Helsinki Fashion Week Goes Leather-Free After PETA Appeal

For Immediate Release:

13 August 2018

Contact:

Sascha Camilli +44 (0) 20 7923 6244; [email protected]

HELSINKI FASHION WEEK GOES LEATHER-FREE AFTER PETA APPEAL

Sustainability-Focused Fashion Week Will Be the First to Ban Leather, Starting in 2019

Helsinki – After receiving a letter from PETA, the sustainability-focused Helsinki Fashion Week has pledged to prohibit leather, starting with its July 2019 events.

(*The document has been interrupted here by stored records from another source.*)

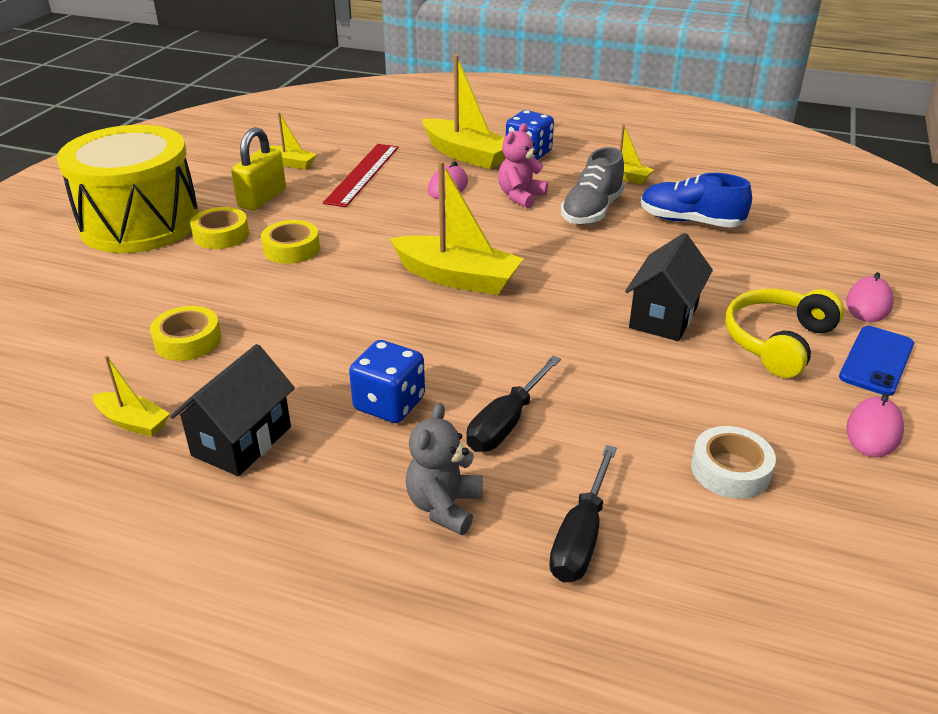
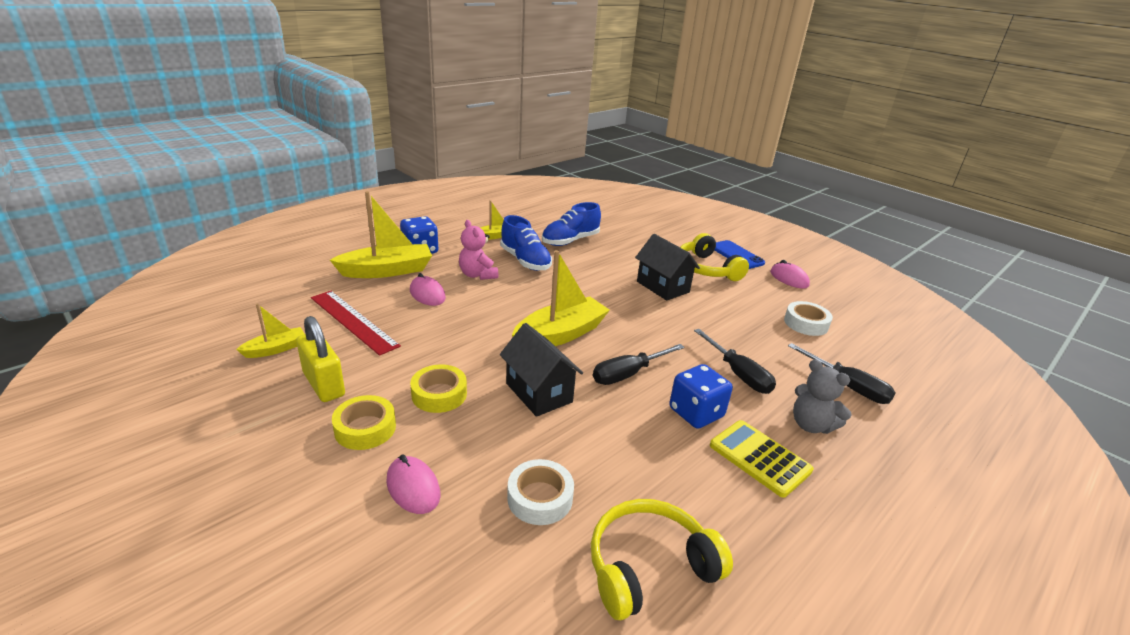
camera: 65 degrees left, 5 degrees down
(133, 422) = (649, 567): yellow boat -> yellow headphones
(140, 223) = (267, 481): yellow drum -> none
(188, 341) = (540, 498): yellow tape -> white tape
(242, 441) = (707, 500): black house -> black house (539, 393)
(339, 469) = (759, 458): none -> yellow calculator
(423, 340) = (628, 374): none -> black screwdriver
(592, 211) = (525, 261): grey shoe -> blue shoe
(868, 303) = (689, 236): pink mouse -> pink mouse (413, 487)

In a statement that extensively cites information about the leather industry supplied by PETA, Helsinki Fashion Week founder Evelyn Mora says, “We at Helsinki Fashion Week, with the support of the Nordic Fashion Week Association, are taking an active stand against cruelty to animals and the damaging environmental impacts that the use of animal leather brings with it.”

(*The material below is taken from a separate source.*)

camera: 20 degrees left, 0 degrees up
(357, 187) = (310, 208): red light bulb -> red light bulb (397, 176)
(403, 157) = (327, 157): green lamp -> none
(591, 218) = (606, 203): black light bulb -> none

“By banning leather, Helsinki Fashion Week will become a groundbreaking, cutting-edge presence on the fashion scene,” says PETA Director Elisa Allen. “PETA looks forward to seeing animal- and eco-friendly vegan fabrics take over Helsinki catwalks in 2019 and beyond.”

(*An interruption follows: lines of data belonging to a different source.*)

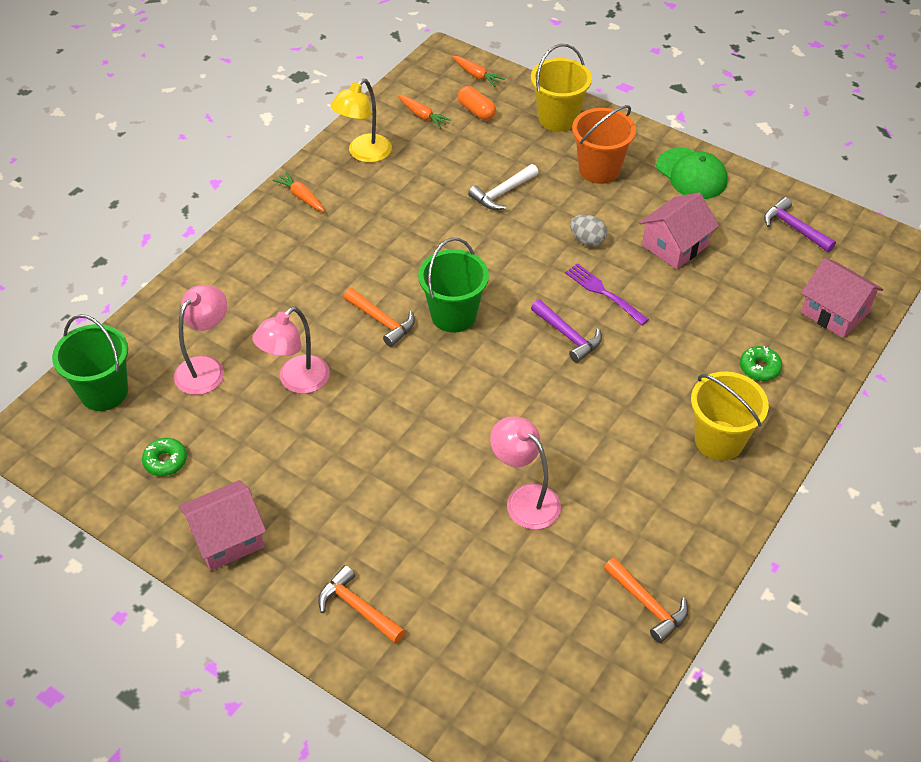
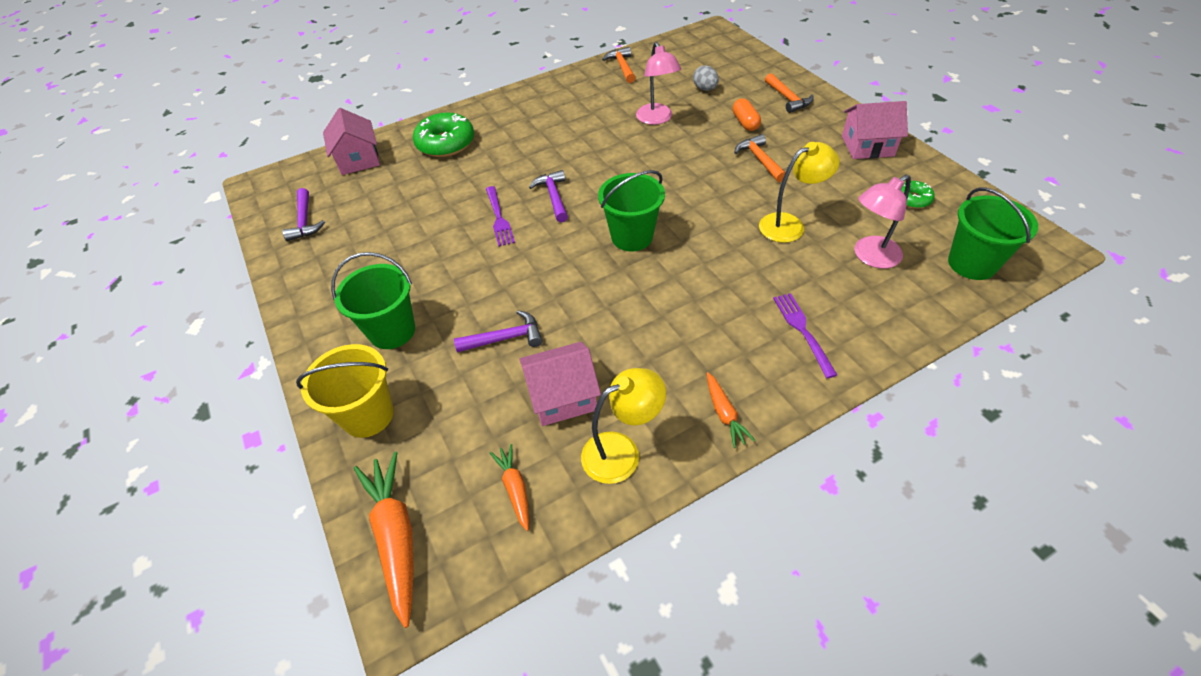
camera: 150 degrees left, 0 degrees up
(257, 275) = (802, 331): none -> purple fork
(296, 381) = (790, 225): pink lamp -> yellow lamp
(382, 321) = (696, 250): orange hammer -> orange hammer (759, 160)
(476, 75) = (396, 538): orange carrot -> orange carrot, size x1.82
(476, 111) = (445, 468): orange capsule -> orange capsule (745, 122)
(502, 193) = (505, 338): white hammer -> purple hammer
(587, 240) = (471, 264): grey egg -> grey egg (705, 89)
(599, 169) = (392, 331): orange bucket -> green bucket
(674, 246) = (408, 236): pink house -> pink house (562, 396)
(691, 174) = (319, 295): green cap -> none
(719, 440) = (513, 116): yellow bucket -> none
(759, 368) = (446, 143): green donut -> green donut, size x1.94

In its letter, PETA – whose motto reads, in part, that “animals are not ours to wear” – pointed out that the leather industry subjects more than 1 billion animals every year to intensive confinement, castration without pain relief, extreme crowding, and a terrifying trip to the abattoir. Leather is a lucrative co-product of the meat industry, which is one of the world’s biggest polluters and contributors to climate change. And tanneries – which use formaldehyde, coal-tar derivatives, cyanide-based dyes, and other dangerous chemicals – are notorious for polluting nearby water and soil.

For these reasons and others, vegan leather – made from pineapple leaves, grapes, mushrooms, cork, and more – is on the rise. Top designers including Stella McCartney, Vika Gazinskaya, and Felder Felder all refuse to use animal leather in their designs, and two-thirds of millennials reportedly would pay more for sustainably made items.